Activity
Every line below that has "term" in it should be copied.

Supplied material
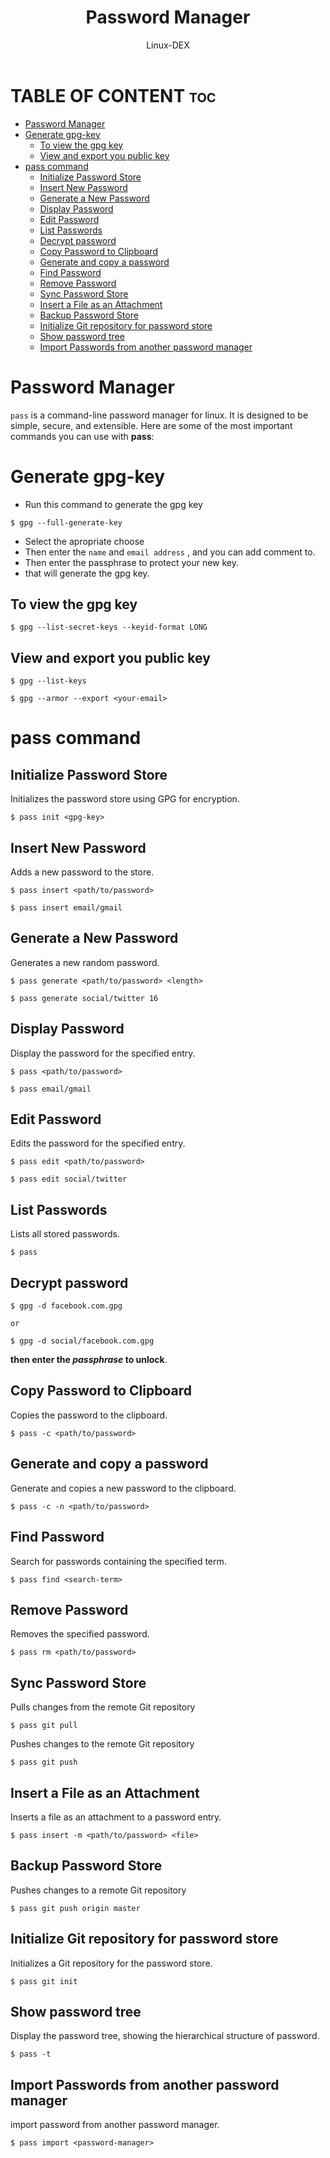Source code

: #+TITLE: Password Manager
#+DESCRIPTION: Password manager for linux
#+AUTHOR: Linux-DEX
#+OPTIONS: toc:3

* TABLE OF CONTENT :toc:
- [[#password-manager][Password Manager]]
- [[#generate-gpg-key][Generate gpg-key]]
  - [[#to-view-the-gpg-key][To view the gpg key]]
  - [[#view-and-export-you-public-key][View and export you public key]]
- [[#pass-command][pass command]]
  - [[#initialize-password-store][Initialize Password Store]]
  - [[#insert-new-password][Insert New Password]]
  - [[#generate-a-new-password][Generate a New Password]]
  - [[#display-password][Display Password]]
  - [[#edit-password][Edit Password]]
  - [[#list-passwords][List Passwords]]
  - [[#decrypt-password][Decrypt password]]
  - [[#copy-password-to-clipboard][Copy Password to Clipboard]]
  - [[#generate-and-copy-a-password][Generate and copy a password]]
  - [[#find-password][Find Password]]
  - [[#remove-password][Remove Password]]
  - [[#sync-password-store][Sync Password Store]]
  - [[#insert-a-file-as-an-attachment][Insert a File as an Attachment]]
  - [[#backup-password-store][Backup Password Store]]
  - [[#initialize-git-repository-for-password-store][Initialize Git repository for password store]]
  - [[#show-password-tree][Show password tree]]
  - [[#import-passwords-from-another-password-manager][Import Passwords from another password manager]]

* Password Manager
=pass= is a command-line password manager for linux. It is designed to be simple, secure, and extensible. Here are some of the most important commands you can use with *pass*:

* Generate gpg-key
+ Run this command to generate the gpg key
#+begin_example
$ gpg --full-generate-key
#+end_example

+ Select the apropriate choose
+ Then enter the =name= and =email address= , and you can add comment to.
+ Then enter the passphrase to protect your new key.
+ that will generate the gpg key.
  
** To view the gpg key
#+begin_example
$ gpg --list-secret-keys --keyid-format LONG
#+end_example

** View and export you public key
#+begin_example
$ gpg --list-keys
#+end_example

#+begin_example
$ gpg --armor --export <your-email>
#+end_example

* pass command
** Initialize Password Store
Initializes the password store using GPG for encryption.

#+begin_example
$ pass init <gpg-key>
#+end_example

** Insert New Password
Adds a new password to the store.

#+begin_example
$ pass insert <path/to/password>
#+end_example

#+begin_example 
$ pass insert email/gmail
#+end_example

** Generate a New Password
Generates a new random password.

#+begin_example
$ pass generate <path/to/password> <length>
#+end_example

#+begin_example
$ pass generate social/twitter 16
#+end_example

** Display Password
Display the password for the specified entry.

#+begin_example
$ pass <path/to/password>
#+end_example

#+begin_example
$ pass email/gmail
#+end_example

** Edit Password
Edits the password for the specified entry.

#+begin_example
$ pass edit <path/to/password>
#+end_example

#+begin_example
$ pass edit social/twitter
#+end_example

** List Passwords
Lists all stored passwords.

#+begin_example
$ pass
#+end_example

** Decrypt password
#+begin_example
$ gpg -d facebook.com.gpg

or

$ gpg -d social/facebook.com.gpg
#+end_example

*then enter the /passphrase/ to unlock*.

** Copy Password to Clipboard
Copies the password to the clipboard.

#+begin_example
$ pass -c <path/to/password>
#+end_example

** Generate and copy a password
Generate and copies a new password to the clipboard.

#+begin_example
$ pass -c -n <path/to/password>
#+end_example

** Find Password
Search for passwords containing the specified term.

#+begin_example
$ pass find <search-term>
#+end_example

** Remove Password
Removes the specified password.

#+begin_example
$ pass rm <path/to/password>
#+end_example

** Sync Password Store
Pulls changes from the remote Git repository

#+begin_example
$ pass git pull
#+end_example

Pushes changes to the remote Git repository

#+begin_example
$ pass git push
#+end_example

** Insert a File as an Attachment
Inserts a file as an attachment to a password entry.

#+begin_example
$ pass insert -m <path/to/password> <file>
#+end_example

** Backup Password Store
Pushes changes to a remote Git repository

#+begin_example
$ pass git push origin master
#+end_example

** Initialize Git repository for password store
Initializes a Git repository for the password store.

#+begin_example
$ pass git init
#+end_example

** Show password tree
Display the password tree, showing the hierarchical structure of password.

#+begin_example
$ pass -t
#+end_example

** Import Passwords from another password manager
import password from another password manager.

#+begin_example
$ pass import <password-manager>
#+end_example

Task solution
Search for passwords containing the specified term.
$ pass find <search-term>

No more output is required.